Practical Implications
The findings may help healthcare professionals, nutrition educators, and wellness program planners design IF programs that combine fasting schedules with behavioral support. A 15:9 fasting pattern may be practical for adults who need a structured but less restrictive schedule than 16:8 or shorter eating windows. However, IF programs should not rely on fasting hours alone. They should include education on balanced meals, adequate hydration, sleep, safe physical activity, hunger management, social eating strategies, and realistic goal-setting. Because self-control improved but explained only limited outcome variation, program planners should also monitor adherence, dietary intake, and lifestyle factors.
Limitations
The study used a one-group pretest-posttest design without a non-IF control group; therefore, causal conclusions should be made cautiously.
The source materials did not provide detailed recruitment procedures, inclusion/exclusion criteria, sex distribution, adherence monitoring procedures, health screening details, medication history, or ethics approval information.

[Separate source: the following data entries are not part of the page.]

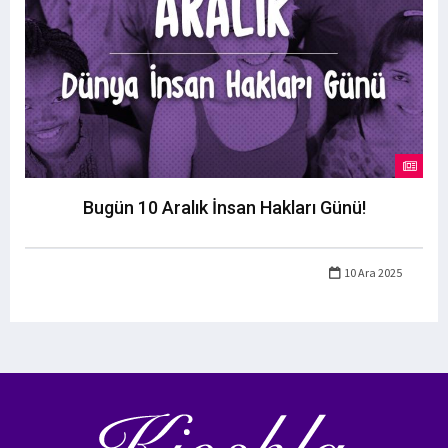
Bugün 10 Aralık İnsan Hakları Günü!
10 Ara 2025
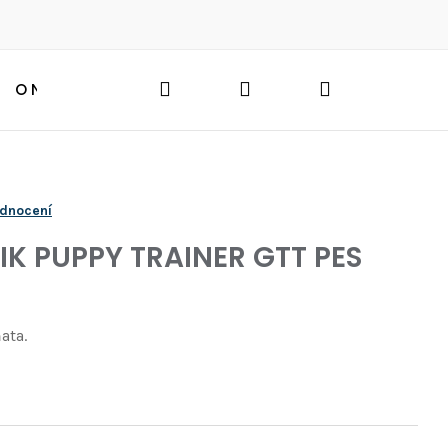
Hledat
Přihlášení
Nákupní
O NÁS
BLOG
HLEDAT
košík
odnocení
K PUPPY TRAINER GTT PES
ňata.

Some analyses compared post-intervention values rather than computed change scores, limiting direct interpretation as weight loss or BMI reduction by demographic group.
The late-adult age group had only two participants, limiting reliable interpretation of age-group comparisons.

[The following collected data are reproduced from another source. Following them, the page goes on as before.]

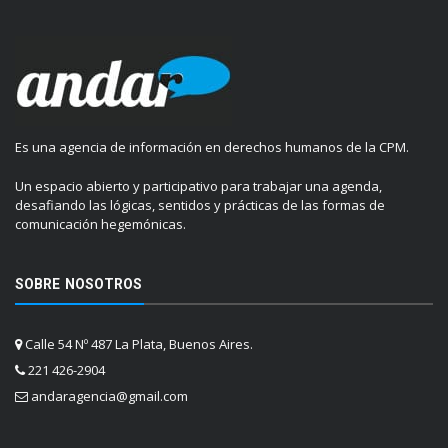
Es una agencia de información en derechos humanos de la CPM.
Un espacio abierto y participativo para trabajar una agenda,
desafiando las lógicas, sentidos y prácticas de las formas de
comunicación hegemónicas.
SOBRE NOSOTROS
Calle 54 Nº 487 La Plata, Buenos Aires.
221 426-2904
andaragencia@gmail.com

Dietary intake, food quality, physical activity, sleep, stress, medication use, and health conditions were not reported but may influence weight and BMI outcomes.
BMI is a useful screening measure but does not directly measure body fat distribution, muscle mass, or metabolic risk.
Conclusion
The three-month 15:9 intermittent fasting regimen was associated with significant reductions in weight and BMI and significant improvement in IF-related self-control among adult participants in Northern Mindanao, Philippines. Although IF self-control significantly predicted the weight-related outcome reported in the source output, its predictive contribution was small and it did not significantly predict BMI reduction. Demographic characteristics did not significantly mediate the relationship between IF self-control and BMI, although selected demographic pathways were significant in the structural model. Future research should use a controlled design, compute change scores directly, monitor adherence and caloric intake, include physical activity and sleep measures, and examine how demographic and lifestyle contexts influence the sustainability of IF-based weight-management programs.